Das Lugana-Gebiet am Südufer ist dagegen Lehmland, und hier wächst ausschließlich die weiße Turbiana, wie man den Trebbiano di Lugana vor Ort nennt. Knapp zehn Hektar bewirtschaftet Pasini in San Benedetto di Lugana bei Peschiera del Garda, in den Ortsteilen Broglie und Busocaldo, dazu kommen Reben bei Desenzano. Jung ist ein Lugana sofort zugänglich, mit langer Reife wird er herber und mineralischer.
Vom Chiaretto bis zum Metodo Classico
Das Programm folgt den beiden Herkunftsgebieten, denn aus der Valtènesi kommen Rosé und Rotwein vom Groppello, aus dem Lugana-Gebiet der Weißwein aus Turbiana. Beide Trauben finden sich außerdem in den Schaumweinen des Hauses wieder.
Am Anfang steht der Chiaretto, der Rosé der Valtènesi, den der venezianische Senator Pompeo Molmenti 1896 in Moniga erfunden haben soll. Most und Schalen bleiben dafür nur wenige Stunden zusammen, dann wird in der Nacht abgestochen. Daher trägt der klassische Chiaretto des Hauses den Beinamen „Il vino di una notte“, der Wein einer Nacht. Lange hieß er Il Chiaretto, heute trägt er den Namen Rosaluce.
Der RosaGreen kam 2014 als erster Rosé der Valtènesi nur aus Groppello dazu. Der lange gereifte Rosé Lettera C holte 2021 den ersten Tre Bicchieri des Hauses.
Bei den Rotweinen reicht die Spanne vom leichten, reinsortigen Groppello Frontecasa, früher Il Valtènesi, bis zum Cru Arzane, den es seit 1996 gibt. Dazwischen steht der Cap del Priù aus vier Rebsorten von einer kleinen Parzelle in Raffa. San Gioan i Carati ist die historische Riserva des Hauses, gekeltert seit Anfang der Achtziger aus alten Reben.
Aus dem Lugana-Gebiet kommen der junge Sopravento, bis 2023 Il Lugana genannt, und die Riserva Busocaldo aus einer einzelnen Lage. Schaumwein nach klassischer Methode keltert das Haus seit 1980. Der Lugana Brut heißt beim Weingut inzwischen Ottantuno, der Centopercento ist ein weiß gekelterter Groppello, und der Ceppo 326 Rosé bringt die seltene Erbamat-Traube mit. Für sie hat die Familie 2009 in Raffa 3.000 eigene Rebstöcke gepflanzt.
Dazu kommen ein süßer Rosé aus getrockneten Trauben, der San Gioan Brinat Resistente, und ein Olivenöl von den eigenen Bäumen. Was davon gerade vorrätig ist, siehst du unten im Raster.
Tre Bicchieri für einen Rosé
Die Auszeichnungsliste des Weinguts beginnt 2004 mit der Trofeo Molmenti für den Il Chiaretto und ist seither Jahr für Jahr gewachsen.

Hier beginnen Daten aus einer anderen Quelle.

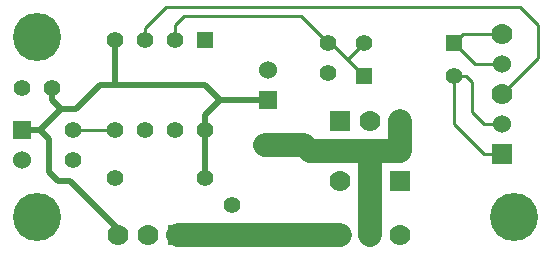
<source format=gtl>
G04 (created by PCBNEW (2013-june-11)-stable) date Tue 09 Dec 2014 10:38:34 PM EST*
%MOIN*%
G04 Gerber Fmt 3.4, Leading zero omitted, Abs format*
%FSLAX34Y34*%
G01*
G70*
G90*
G04 APERTURE LIST*
%ADD10C,0.00590551*%
%ADD11R,0.07X0.07*%
%ADD12C,0.07*%
%ADD13C,0.06*%
%ADD14R,0.055X0.055*%
%ADD15C,0.055*%
%ADD16C,0.16*%
%ADD17R,0.06X0.06*%
%ADD18C,0.08*%
%ADD19C,0.01*%
%ADD20C,0.02*%
G04 APERTURE END LIST*
G54D10*
G54D11*
X21800Y-14500D03*
G54D12*
X20800Y-14500D03*
X19800Y-14500D03*
X20800Y-12500D03*
X21800Y-12500D03*
G54D11*
X19800Y-12500D03*
X18800Y-16300D03*
G54D12*
X19800Y-16300D03*
X20800Y-16300D03*
X21800Y-16300D03*
X25200Y-11600D03*
G54D11*
X25200Y-13600D03*
G54D12*
X25200Y-9600D03*
G54D13*
X25200Y-12600D03*
X25200Y-10600D03*
G54D11*
X14400Y-16300D03*
G54D12*
X12400Y-16300D03*
X13400Y-16300D03*
G54D14*
X15300Y-9800D03*
G54D15*
X14300Y-9800D03*
X13300Y-9800D03*
X12300Y-9800D03*
X12300Y-12800D03*
X13300Y-12800D03*
X14300Y-12800D03*
X15300Y-12800D03*
G54D14*
X23600Y-9900D03*
G54D15*
X20600Y-9900D03*
G54D14*
X20600Y-11000D03*
G54D15*
X23600Y-11000D03*
X10900Y-13800D03*
X10900Y-12800D03*
X19400Y-9900D03*
X19400Y-10900D03*
X12300Y-14400D03*
X15300Y-14400D03*
G54D14*
X17300Y-16300D03*
G54D15*
X17300Y-13300D03*
X9200Y-11400D03*
X10200Y-11400D03*
G54D16*
X9700Y-9700D03*
G54D17*
X9200Y-12800D03*
G54D13*
X9200Y-13800D03*
G54D16*
X25600Y-15700D03*
X9700Y-15700D03*
G54D17*
X17400Y-11800D03*
G54D13*
X17400Y-10800D03*
G54D15*
X16200Y-15300D03*
X16200Y-16300D03*
G54D18*
X16200Y-16300D02*
X14400Y-16300D01*
X17300Y-16300D02*
X16200Y-16300D01*
X18800Y-16300D02*
X19800Y-16300D01*
X17300Y-16300D02*
X18800Y-16300D01*
X20800Y-16300D02*
X20800Y-14500D01*
X20800Y-14500D02*
X20800Y-13500D01*
X18800Y-13500D02*
X20800Y-13500D01*
X18600Y-13300D02*
X18800Y-13500D01*
X17300Y-13300D02*
X18600Y-13300D01*
X21800Y-13500D02*
X21800Y-12500D01*
X20800Y-13500D02*
X21800Y-13500D01*
G54D19*
X14300Y-9800D02*
X14300Y-9300D01*
X18500Y-9000D02*
X19400Y-9900D01*
X14600Y-9000D02*
X18500Y-9000D01*
X14300Y-9300D02*
X14600Y-9000D01*
X20600Y-9900D02*
X20050Y-10450D01*
X20050Y-10450D02*
X20100Y-10500D01*
X19400Y-9900D02*
X19500Y-9900D01*
X19500Y-9900D02*
X20100Y-10500D01*
X20100Y-10500D02*
X20600Y-11000D01*
X23600Y-11000D02*
X24000Y-11000D01*
X24600Y-12600D02*
X25200Y-12600D01*
X24200Y-12200D02*
X24600Y-12600D01*
X24200Y-11200D02*
X24200Y-12200D01*
X24000Y-11000D02*
X24200Y-11200D01*
X25200Y-13600D02*
X24600Y-13600D01*
X23600Y-12600D02*
X23600Y-11000D01*
X24600Y-13600D02*
X23600Y-12600D01*
X12300Y-12800D02*
X10900Y-12800D01*
X25200Y-11600D02*
X26400Y-10400D01*
X13300Y-9400D02*
X13300Y-9800D01*
X14000Y-8700D02*
X13300Y-9400D01*
X25800Y-8700D02*
X14000Y-8700D01*
X26400Y-9300D02*
X25800Y-8700D01*
X26400Y-10400D02*
X26400Y-9300D01*
X23600Y-9900D02*
X24300Y-10600D01*
X24300Y-10600D02*
X25200Y-10600D01*
X25200Y-9600D02*
X23900Y-9600D01*
X23900Y-9600D02*
X23600Y-9900D01*
G54D20*
X15300Y-12800D02*
X15300Y-14400D01*
X12400Y-16300D02*
X12400Y-16100D01*
X10100Y-13100D02*
X9800Y-12800D01*
X10100Y-14200D02*
X10100Y-13100D01*
X10400Y-14500D02*
X10100Y-14200D01*
X10800Y-14500D02*
X10400Y-14500D01*
X12400Y-16100D02*
X10800Y-14500D01*
X10200Y-11400D02*
X10200Y-11800D01*
X10200Y-11800D02*
X10500Y-12100D01*
X12300Y-9800D02*
X12300Y-11300D01*
X15300Y-12800D02*
X15300Y-12300D01*
X15300Y-12300D02*
X15800Y-11800D01*
X17400Y-11800D02*
X15800Y-11800D01*
X10500Y-12100D02*
X9800Y-12800D01*
X15800Y-11800D02*
X15300Y-11300D01*
X15300Y-11300D02*
X12300Y-11300D01*
X12300Y-11300D02*
X11800Y-11300D01*
X11800Y-11300D02*
X11000Y-12100D01*
X11000Y-12100D02*
X10500Y-12100D01*
X9200Y-12800D02*
X9800Y-12800D01*
M02*

</source>
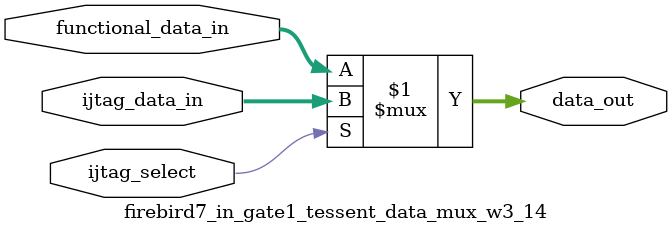
<source format=sv>

module firebird7_in_gate1_tessent_data_mux_w3_14 (
  input wire ijtag_select,
  input wire [2:0]  functional_data_in,
  input wire [2:0]  ijtag_data_in,
  output wire [2:0] data_out
);
assign data_out = (ijtag_select) ? ijtag_data_in : functional_data_in;
endmodule

</source>
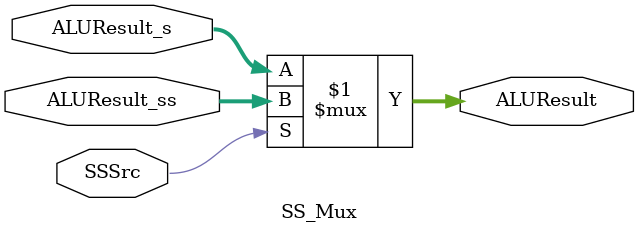
<source format=v>
`timescale 1ns / 1ps
/*
 * Source code for RISC-V Architecture, ECE 224A - VLSI PROJECT DESIGN - UCSB Fall 2024
 * Developed by Team 10 - Parth Kulkarni, Jash Shah, Oindrila Chatterjee
 */

module SS_Mux (
		input wire [31:0]  ALUResult_s, ALUResult_ss,
		input wire	   SSSrc,
		output wire [31:0] ALUResult
		);

   assign ALUResult = SSSrc ? ALUResult_ss : ALUResult_s;

endmodule

</source>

Der Gambero Rosso vergab dem Rosé Lettera C für jeden Jahrgang von 2019 bis 2022 seine Tre Bicchieri, und den Jahrgang 2020 kürte er obendrein zum besten Rosé Italiens. Auch der RosaGreen 2023, ein Rosé aus reinem Groppello, erhielt diese Auszeichnung.
International bewertete Decanter den Il Lugana 2020 mit 94 Punkten. Wine Enthusiast gab ihm und dem Il Chiaretto desselben Jahrgangs je 90 Punkte, und Falstaff vergab für den Il Lugana 2019 91 Punkte. Der Weinführer Slow Wine zeichnete Pasini San Giovanni von 2022 bis 2025 jedes Jahr für die Qualität seiner Weine aus.
Wer vom Südufer weitertrinken möchte, findet bei Perla del Garda aus Lonato einen zweiten Lugana-Erzeuger im Sortiment. Bei Pasini San Giovanni aber führt jeder Weg zurück zur Cascina in Raffa, wo die Familie seit 1977 ihren eigenen Groppello keltert.